When Will I Stop Hurting?

The pain from divorce is tremendous; it is numbing at first, then all of a sudden it begins to sting, and nothing seems real anymore, like being trapped in a nightmare. For many, the question evolves, “Where is God in all of this?” which can add to the hurt. Often, the person leaving the marriage has already met someone else, and they appear carefree and happy with little concern for what their spouse is feeling creating overwhelming feelings of loneliness and jealousy. There isn’t much a person can say or do at this point to make you feel better; it is simply going to take some time.

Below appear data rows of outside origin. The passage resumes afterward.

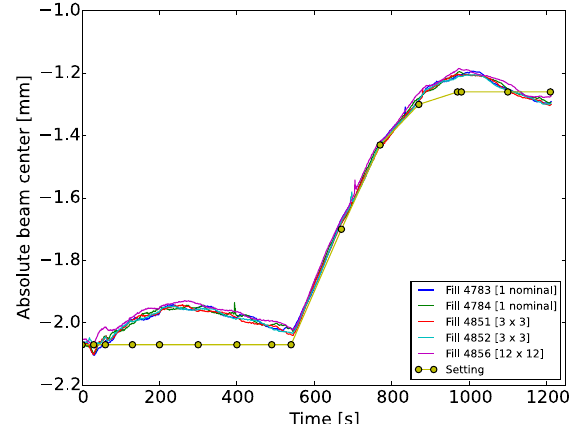
FIG. 21. The absolute measured beam orbit at the collimator together with the setting for the TCTPH.4L5.B1 during the combined ramp and squeeze.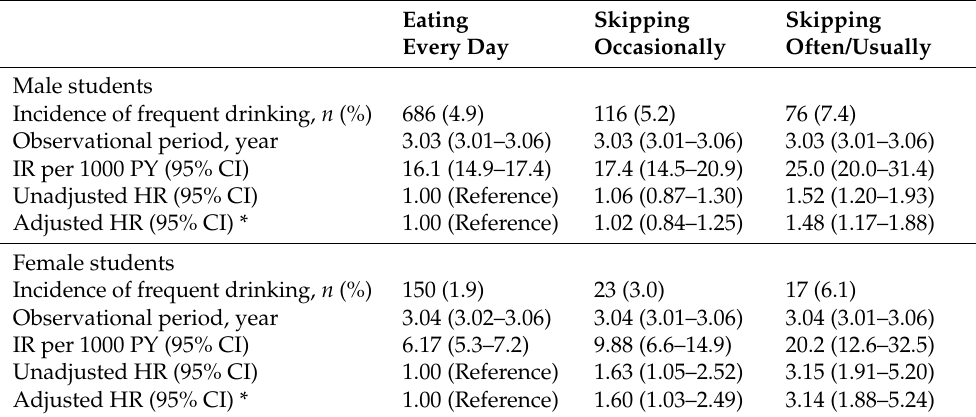
Table 3. Associations between breakfast frequency and the incidence of frequent drinking.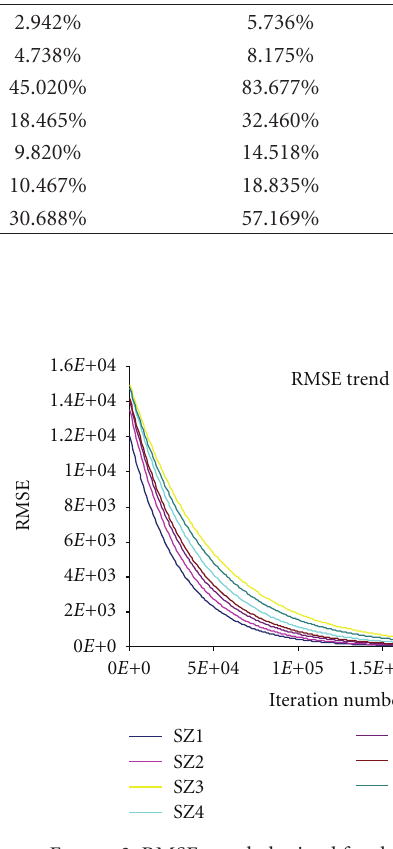
Figure 3: RMSE trend obtained for the seven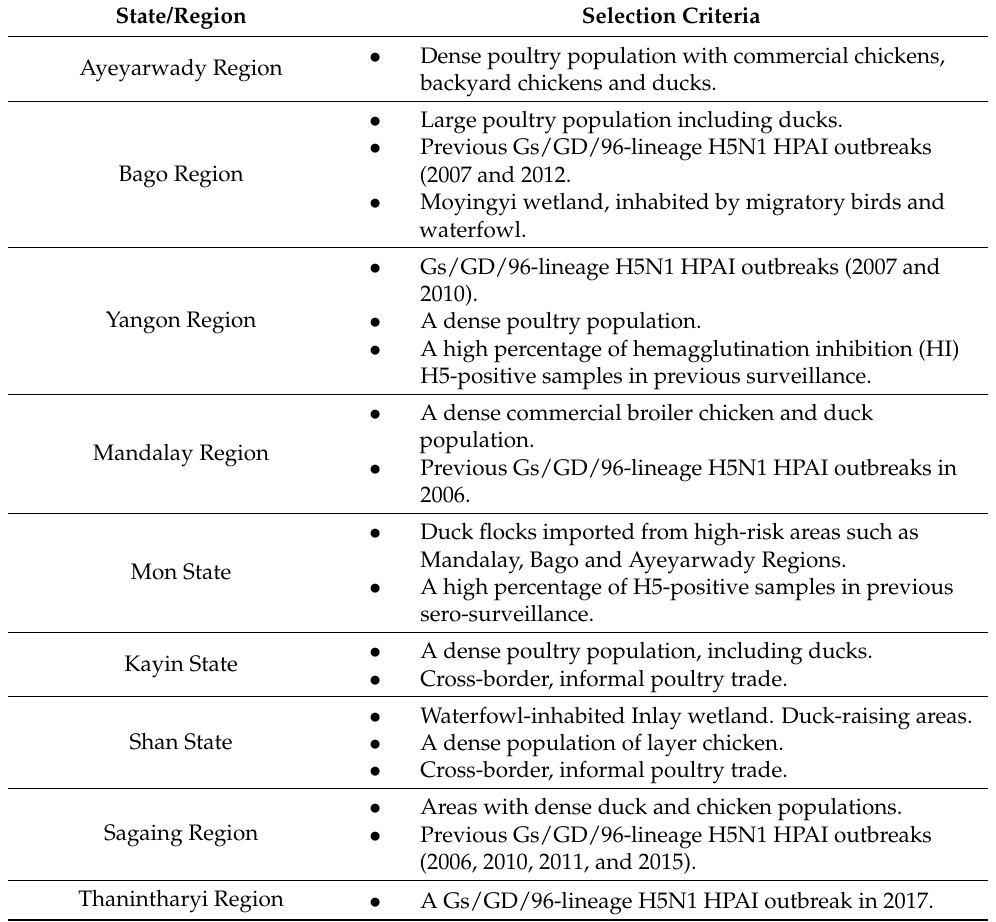
Table 1. Criteria used for selecting states/regions for sero-surveillance in Myanmar.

Managing the Pain of Divorce

After separation or divorce it is easy to feel hopeless, angry, bitterness, lonely and self-pity. For a short time these feelings may be part of the healing process but the longer you allow yourself to remain this way the worse you will feel. It is important to focus on rebuilding your life after divorce by looking forward, not back. If you want to stop hurting you need to focus on the things that don’t hurt. Look at your life in a new light and find areas for self-improvement. There is no time limit on how long you will hurt after divorce; it is up to you and the choices you make.

Every time you feel overwhelmed with feelings of hurt give it over to God and when you pray, do it as a child and tell God exactly how you feel. Don’t be ashamed of the anger, hopelessness, and confusion. God knows, and He will heal you if you allow Him to work in your life. Spiritual and emotional growth can be uncomfortable at times, but the result is a healthier relationship with God and others.

Focusing on negative feelings such as; pity, anger, bitterness, resentment, etc., should only last so long. Even when you are hurting you can feel better if you put yourself out there and help others. Giving is very therapeutic, and in time you will move from grief to joy.

Forgiveness is a significant factor when it comes to healing and getting over the hurt after divorce. Not only should you forgive your partner but yourself, God and anyone else that may be involved. Forgiveness is powerful, and as hard as it is sometimes, it should not be overlooked.

Matthew 5:4

Blessed are those who mourn, for they will be comforted.